Dataset entries:
####################
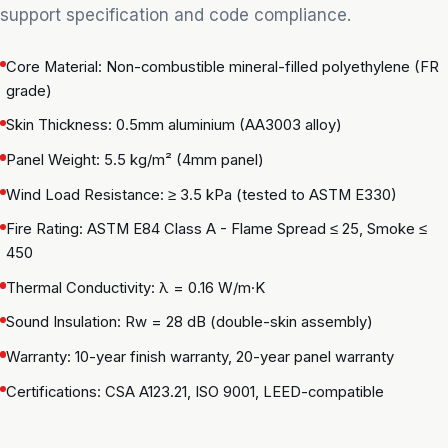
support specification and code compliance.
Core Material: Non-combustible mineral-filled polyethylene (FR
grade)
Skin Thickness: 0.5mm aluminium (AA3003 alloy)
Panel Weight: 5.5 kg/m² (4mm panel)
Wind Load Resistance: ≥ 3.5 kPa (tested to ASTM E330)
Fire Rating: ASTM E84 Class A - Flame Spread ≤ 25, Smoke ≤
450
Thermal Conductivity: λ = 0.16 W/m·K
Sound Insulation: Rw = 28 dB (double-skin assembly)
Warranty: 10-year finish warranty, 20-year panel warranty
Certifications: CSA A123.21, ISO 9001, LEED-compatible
####################
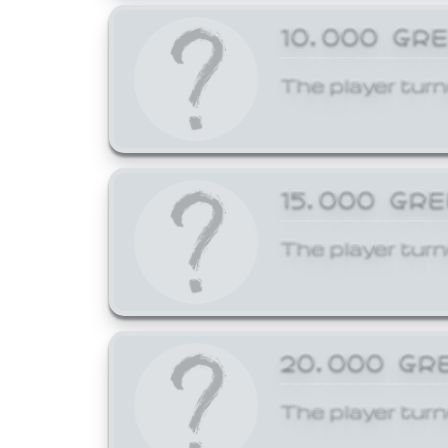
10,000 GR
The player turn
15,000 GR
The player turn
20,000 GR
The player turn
####################
What you will do: Where the word "ASTM" appears in a line of the entries, copy that line.

Output of the exercise:
Wind Load Resistance: ≥ 3.5 kPa (tested to ASTM E330)
Fire Rating: ASTM E84 Class A - Flame Spread ≤ 25, Smoke ≤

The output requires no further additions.